Example: examples/assessment/assess normalized dope.py

# Example for: model.assess_normalized_dope()
from modeller import *
from modeller.scripts import complete_pdb
env = environ()
env.libs.topology.read(file=’$(LIB)/top_heav.lib’)
env.libs.parameters.read(file=’$(LIB)/par.lib’)
# Read a model previously generated by Modeller’s automodel class
mdl = complete_pdb(env, ’../atom_files/1fdx.B99990001.pdb’)
zscore = mdl.assess_normalized_dope()
sillitoe commented 7 years ago

Sounds great - how do you want me to run the tests?

Nothing obvious in the README, so I tried:

$ git clone https://github.com/CATH-summer-2017/domchop.git
$ cd domchop
$ git checkout nDOPE
$ ./run_tests.sh

and got:

Traceback (most recent call last):
  File "/usr/lib/python2.7/runpy.py", line 174, in _run_module_as_main
    "__main__", fname, loader, pkg_name)
  File "/usr/lib/python2.7/runpy.py", line 72, in _run_code
    exec code in run_globals
  File "/cath/homes2/ucbcisi/git/domchop/tests/toy_test.py", line 5, in <module>
    from toy import *
shouldsee commented 7 years ago

@sillitoe

Sounds great - how do you want me to run the tests?

Nothing obvious in the README, so I tried:

I have updated the tests and the README.md. Running ./run_tests.sh should works better now. Please do make sure Modeller is configured as described in codes/README.md

BTW, the trace you posted seems incomplete and hope it disappears already.

shouldsee commented 7 years ago

I was able to put together a list of CATH domain entries with a nDOPE-score > 1.0. The latest cath-domain-pdb-S35.tgz containing 21155 structrues #7 was used in this test.
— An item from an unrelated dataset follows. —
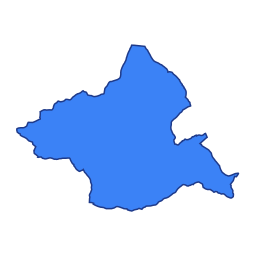 outline of Bradeni, Sibiu, Romania, rotated 181°
{"feature_id": "2599482B92641701447003", "entity_name": "Bradeni", "entity_type": "district", "adm_level": 2, "iso_a3": "ROU", "parent_name": "Romania", "parent_adm1": "Sibiu", "projection": "albers", "projection_center": [24.875, 46.06], "detail": "fine", "context": "isolated", "style": "filled", "palette": "blue", "viewbox_px": 256, "rotation_deg": 181, "n_neighbors": 0, "source": "geoboundaries", "source_scale": "gbopen_adm2", "svg_char_len": 5680}
<svg xmlns="http://www.w3.org/2000/svg" viewBox="0 0 256 256"><g transform="rotate(181 128 128)"><path d="M238.8,125.5L239.0,125.4L239.2,124.1L238.9,123.0L238.7,122.0L236.9,120.6L235.8,120.3L235.6,120.0L235.6,119.4L235.4,118.8L233.4,117.7L231.4,116.9L229.2,115.7L228.8,115.4L228.4,114.7L227.2,113.8L226.9,113.4L223.3,112.2L222.8,110.0L219.9,107.7L221.2,104.7L221.3,104.0L221.6,103.9L221.6,103.2L221.3,101.1L221.2,100.9L219.3,99.6L217.6,98.1L217.4,97.7L217.7,97.2L217.2,97.1L216.7,97.3L214.3,97.5L212.9,96.2L212.2,96.2L211.5,95.9L210.6,95.7L209.6,95.7L205.9,96.7L205.3,96.8L203.4,96.4L201.2,95.5L200.3,95.6L199.0,95.4L197.5,95.6L196.4,96.1L194.4,96.2L193.0,96.6L189.4,96.7L187.7,96.9L186.0,96.9L185.5,96.5L185.1,95.4L184.5,94.1L183.1,91.7L182.5,91.0L181.6,90.7L181.5,90.4L181.5,89.8L181.4,89.2L180.4,88.1L179.3,86.3L178.4,85.4L176.5,84.1L175.6,83.8L173.8,84.7L172.8,85.0L172.0,85.8L170.6,83.0L169.4,81.9L167.8,79.8L166.6,78.6L165.5,77.1L164.7,75.6L164.5,74.6L164.4,73.3L163.5,71.1L163.3,70.3L163.6,67.7L163.2,65.9L164.4,62.5L165.2,61.0L165.4,60.1L165.3,59.4L165.0,58.4L165.0,57.7L165.2,56.6L165.3,52.9L163.0,52.8L161.0,52.1L161.4,51.3L159.4,50.2L156.7,49.1L154.2,48.4L153.0,48.3L150.7,48.0L149.8,47.5L148.4,47.0L142.9,47.1L140.3,47.9L138.4,49.1L137.6,49.3L135.6,49.0L131.6,47.7L130.8,47.3L128.7,47.1L127.9,47.2L127.2,46.8L127.2,46.7L127.2,46.3L126.9,46.1L126.4,45.9L125.9,46.0L125.4,45.6L123.7,45.3L123.0,45.1L122.2,45.3L120.2,46.3L117.1,47.0L115.7,47.8L115.3,47.8L114.5,47.4L113.9,47.4L112.7,47.0L111.6,48.2L111.4,48.6L109.2,49.4L108.9,49.9L108.4,50.2L104.0,50.5L101.5,51.2L98.9,51.6L97.0,53.2L96.8,53.8L96.5,54.2L95.8,54.8L93.2,55.9L92.2,56.8L91.5,57.6L90.3,58.3L88.2,58.8L86.3,59.7L82.8,62.4L82.5,62.8L82.0,63.2L79.6,64.4L79.0,65.1L78.5,66.1L77.1,68.1L75.3,69.8L74.3,70.5L72.6,72.0L71.9,72.4L70.7,72.3L69.4,72.0L67.9,71.1L66.6,71.1L66.0,71.5L64.7,71.8L63.2,72.6L62.6,72.8L61.7,72.6L61.3,73.3L59.8,74.3L58.2,74.9L56.9,75.2L56.2,75.2L55.6,74.9L52.7,73.3L52.5,73.0L51.8,69.9L51.6,69.7L50.8,69.5L49.7,68.6L47.4,67.9L45.4,67.9L44.9,68.0L44.1,67.7L43.7,67.2L42.4,66.6L41.2,65.4L40.4,65.4L39.5,66.0L38.5,65.9L37.8,65.8L37.1,64.9L36.3,64.5L35.5,64.5L33.7,63.7L33.0,63.6L32.2,63.9L31.2,63.8L30.2,63.2L28.2,61.4L27.3,60.9L24.6,59.9L23.8,59.8L23.3,59.9L22.6,60.3L21.6,61.2L21.4,63.2L21.5,64.1L22.0,64.7L22.1,65.1L22.1,66.8L22.1,67.4L23.9,70.4L24.0,70.9L23.9,72.2L24.6,73.5L23.5,74.9L21.8,77.2L20.6,81.4L19.2,81.2L18.8,81.2L17.9,82.4L16.9,84.1L16.8,84.5L17.0,84.7L17.3,84.7L19.9,84.3L23.8,82.6L25.9,81.9L26.9,81.8L29.6,82.8L30.2,83.2L33.1,85.4L34.6,88.0L35.6,90.7L35.7,91.6L39.3,95.9L40.4,97.0L40.6,97.5L42.9,100.3L43.8,102.3L44.2,104.0L44.4,104.5L45.0,105.2L45.9,106.2L47.0,107.5L53.2,111.2L53.6,111.4L53.9,111.8L54.0,112.2L54.3,112.3L54.4,112.8L54.7,112.8L55.1,113.2L55.8,113.7L49.2,119.8L49.2,119.7L48.7,120.1L50.4,123.9L51.3,123.6L52.5,122.5L53.7,121.9L55.0,121.8L56.2,122.2L57.7,122.1L59.4,121.3L59.6,122.0L60.0,121.9L61.2,121.3L62.3,120.4L62.9,120.5L63.6,120.3L64.4,119.2L65.0,118.7L67.8,117.4L69.7,117.4L70.7,117.9L71.2,117.6L72.0,116.5L73.3,116.2L73.6,115.9L73.6,115.5L74.1,115.4L75.1,114.3L76.2,113.5L76.5,112.9L77.3,112.1L77.6,112.0L78.4,112.0L79.6,112.6L81.0,112.8L81.1,113.4L81.8,115.5L81.9,116.3L81.8,117.2L81.4,117.5L81.3,117.9L80.8,118.5L80.6,119.1L80.6,119.7L81.8,121.8L82.6,122.3L83.2,123.5L83.7,124.4L84.2,125.7L84.7,126.7L85.0,127.5L85.2,129.6L84.8,132.1L84.8,134.3L84.7,134.8L84.2,135.7L83.4,136.4L82.6,137.4L81.4,138.2L79.6,139.8L78.2,141.5L77.5,142.3L76.6,143.6L74.7,145.0L74.5,145.3L73.3,147.2L72.1,147.8L70.5,148.8L68.4,150.2L65.8,151.1L65.8,151.7L66.4,153.3L66.6,154.7L67.8,155.7L68.6,157.4L71.2,159.9L71.1,160.2L70.8,160.6L70.7,161.1L70.5,162.9L70.5,164.8L70.7,165.9L71.2,167.0L72.5,169.2L72.8,169.2L72.8,169.9L73.2,170.3L73.5,170.8L73.8,171.2L74.5,171.6L74.5,172.5L76.0,174.2L76.6,175.3L77.0,175.9L77.4,177.1L77.8,177.2L78.2,177.8L80.8,180.6L83.0,182.3L83.5,182.6L83.9,183.2L84.9,184.4L85.5,184.6L87.5,185.0L89.0,184.6L89.0,184.9L89.2,185.3L89.3,186.0L90.3,187.7L90.7,188.1L91.6,188.7L92.6,189.6L94.9,191.2L95.1,191.5L95.8,191.9L96.5,192.0L98.9,193.5L101.7,194.6L103.1,195.4L104.5,196.9L105.5,198.4L106.4,199.8L107.0,201.1L109.2,204.8L109.8,206.1L110.9,207.1L111.5,207.8L112.6,209.9L122.9,210.8L125.7,210.9L125.9,210.2L126.1,210.0L126.0,209.7L127.0,208.0L127.0,207.7L127.3,207.5L127.6,206.3L128.9,203.7L129.7,201.6L130.4,199.1L130.8,198.1L131.0,196.7L131.5,195.2L132.1,194.1L132.5,193.0L133.6,191.4L135.0,188.3L135.5,186.8L136.0,185.3L136.2,183.1L136.1,181.7L136.3,180.2L136.5,179.1L137.0,177.9L137.8,177.2L139.4,176.2L143.0,175.0L145.2,174.2L146.7,174.1L147.8,173.2L148.6,171.8L149.5,169.9L151.2,168.0L151.8,167.0L152.5,162.3L152.6,162.0L152.8,161.8L153.3,161.6L154.9,161.3L155.6,161.1L156.7,160.3L159.4,159.3L161.9,158.8L163.1,158.9L165.3,159.8L166.6,159.8L168.7,160.2L169.7,161.9L170.2,162.9L170.8,163.2L171.8,163.4L172.8,163.7L173.5,164.4L174.2,164.1L175.7,162.7L176.7,162.1L177.8,161.6L179.4,161.2L179.8,160.7L180.6,160.4L182.3,158.9L183.4,158.2L184.4,157.1L185.2,156.0L186.3,155.2L187.1,155.1L188.7,155.5L190.5,155.6L191.1,155.3L191.8,154.4L192.6,153.9L193.5,153.5L195.8,153.0L198.3,153.7L199.1,153.0L199.5,152.2L201.2,151.2L201.9,150.5L202.3,149.7L202.8,148.3L203.0,146.9L203.2,146.3L203.9,145.3L204.4,144.8L204.9,144.7L207.0,144.8L210.0,144.5L210.6,144.7L212.4,144.7L213.5,144.2L214.5,143.7L215.5,143.0L216.1,142.8L216.0,141.4L216.0,139.9L216.1,137.9L216.4,137.2L216.1,136.7L215.9,136.0L215.9,135.5L216.0,135.3L216.8,135.1L220.8,133.0L223.3,131.9L227.8,131.9L228.2,131.3L228.7,130.0L229.1,128.7L229.4,128.1L231.1,127.0L231.9,126.6L232.9,126.4L235.0,126.4L236.4,126.2L237.3,126.1L238.8,125.5Z" fill="#3b82f6" stroke="#1e3a8a" stroke-width="1.5"/></g></svg>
Please check whether there is anything interesting.

To find out a structure from a domainID, you can do one of the following:

  1. Download the latest S35 pdb collection from CATH download page. You need to unzip before you can browse it.
  2. Search CATH for a particular domainID without downloading.

My observation:

  1. Many unpacked helixes in Class 1.
  2. Non-sanitised PDB with multiple overlapping structures give superhigh nDOPE score ( 4.0 -6.0 )
  3. Entry with larger s35 index is often more interesting
  4. Entry with larger domain_len is often more interesting

Symbols explained:

  1. "?" : unclear reason for high nDOPE
  2. "!" : note-worthy case with high nDOPE
  3. extrusion,loop: the structure contains insertion that looks unstable
  4. fragmented: the structure is very discontinuous with break points
  5. separate: the structure contain separable domains.

To-do:

  1. Sort the list. (What do you think is the best way to sort?)
    • maybe sort by dom length and then s35 index

@CATH-summer-2017/all

nataliedawson commented 7 years ago

This list looks really useful @shouldsee. Having the CATHSOLID ids as well as the domain length and resolution is great.

In terms of starting to look through the list, it would be helpful to group these really bad nDOPE scores by superfamily and identify which superfamilies have the highest proportion of badly scoring S35 reps. For example, it would be good to know the superfamily ID, the number of S35 reps in the superfamily, the number of S35 reps with these bad nDOPE scores > 1, and then the proportion of the superfamily S35s with bad score counts.

Once these proportions have been ordered so that the superfamilies with the highest proportion of bad scoring S35 reps are at the top of the list, one method of analysis could then be to look into these 'worst' superfamilies first.

shouldsee commented 7 years ago

@nataliedawson Glad you find it useful. Your suggestion sounds like basic aggregation of the data. I will happy to implement them in the near future, but for now I will be focusing on write SQL-like operation in Python's object oriented language. ---- The list was generated earlier with a mixture of bash and sql scripts, but I need to rewrite them in Python to render the database in structured HTML.

Also, as pointed out by @ilsenatorov , we do not understand exactly how nDOPE works and handle multiple fragments. This fact makes it hard to make sense of the nDOPE scores of some structures (tag with "why?" ). Thus it would be useful to establish some general routines to make sense of the nDOPE score. This task, nevertheless, should become easier with a better data browser.